EO 136 tolls the timeframes under which DEP operates in reviewing and approving environmental permits, including timeframes relating to public notice requirements. Most notably, EO 136 suspends the so-called “90 Day Law,” which requires that DEP process land use permits within a 90-day review period. The Order also gives DEP the authority to establish earlier time frames for permitting decisions and to expedite applications it deems “necessary” for the protection of public health, safety, or the environment, or if the application is related to response to the COVID-19 pandemic.

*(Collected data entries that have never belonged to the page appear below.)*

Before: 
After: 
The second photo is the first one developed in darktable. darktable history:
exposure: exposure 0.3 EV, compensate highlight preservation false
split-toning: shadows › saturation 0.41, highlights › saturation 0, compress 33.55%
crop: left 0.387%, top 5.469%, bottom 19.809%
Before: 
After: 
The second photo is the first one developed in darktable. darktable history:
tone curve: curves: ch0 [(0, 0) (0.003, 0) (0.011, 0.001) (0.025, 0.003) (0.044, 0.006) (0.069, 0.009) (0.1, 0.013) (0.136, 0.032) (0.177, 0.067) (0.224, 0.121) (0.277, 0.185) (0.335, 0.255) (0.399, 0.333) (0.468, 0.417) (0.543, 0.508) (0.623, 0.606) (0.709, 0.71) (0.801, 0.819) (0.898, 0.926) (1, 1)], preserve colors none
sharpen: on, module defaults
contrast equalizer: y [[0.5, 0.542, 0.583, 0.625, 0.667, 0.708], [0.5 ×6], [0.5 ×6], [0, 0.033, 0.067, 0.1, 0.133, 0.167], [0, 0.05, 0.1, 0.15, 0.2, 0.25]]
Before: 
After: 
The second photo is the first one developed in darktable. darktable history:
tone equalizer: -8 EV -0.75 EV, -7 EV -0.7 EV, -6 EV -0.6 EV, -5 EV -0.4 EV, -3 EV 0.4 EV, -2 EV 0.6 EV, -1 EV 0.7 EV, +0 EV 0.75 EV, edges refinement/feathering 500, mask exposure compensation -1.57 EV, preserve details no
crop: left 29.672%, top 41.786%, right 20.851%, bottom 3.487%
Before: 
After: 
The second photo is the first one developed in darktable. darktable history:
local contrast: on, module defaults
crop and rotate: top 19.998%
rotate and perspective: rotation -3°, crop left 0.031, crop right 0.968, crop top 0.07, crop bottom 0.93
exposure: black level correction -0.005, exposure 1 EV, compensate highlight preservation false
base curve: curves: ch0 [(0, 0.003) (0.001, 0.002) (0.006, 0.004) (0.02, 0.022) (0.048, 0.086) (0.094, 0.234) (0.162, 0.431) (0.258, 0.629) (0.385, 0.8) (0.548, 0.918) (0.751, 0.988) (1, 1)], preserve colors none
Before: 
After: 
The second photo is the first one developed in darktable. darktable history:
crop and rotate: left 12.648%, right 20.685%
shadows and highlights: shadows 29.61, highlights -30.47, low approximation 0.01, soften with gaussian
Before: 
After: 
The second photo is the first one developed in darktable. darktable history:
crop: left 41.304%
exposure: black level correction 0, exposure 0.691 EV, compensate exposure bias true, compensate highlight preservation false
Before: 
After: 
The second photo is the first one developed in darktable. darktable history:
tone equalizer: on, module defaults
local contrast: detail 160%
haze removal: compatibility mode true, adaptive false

EO 136 also takes action on some specific DEP programs, including timeframes for businesses to submit registration forms to engage in soil and fill recycling services pursuant to the recently-enacted “Dirty Dirt” law. In addition, the Order extends the deadline for municipalities to submit certain recycling information to DEP, as well as reporting deadlines for certain entities that collect electronic devices for recycling or disposal, by 60 days. Finally, EO 136 directs the Commissioner of DEP to issue and Administrative Order within five days extending the regulatory timeframes during which DEP will accept public comment on applications for permits or other approvals.

The language of the EO 136 itself also provides that DEP will attempt to process applications within the timeframes that normally would apply absent the Order. GHC attorneys participated in a conference call with DEP leadership over the weekend and, notwithstanding the language of the Order, DEP indicated that it intends to minimize delay and expedite processes if possible.

EO 136 took effect immediately and will remain in place until revoked or modified by further executive order, but DEP has indicated that the Order is tied to the current public health emergency in place in New Jersey .

The environmental attorneys at Giordano, Halleran & Ciesla, P.C. are closely monitoring NJDEP’s response to the COVID-19 pandemic and will provide further updates as they become available.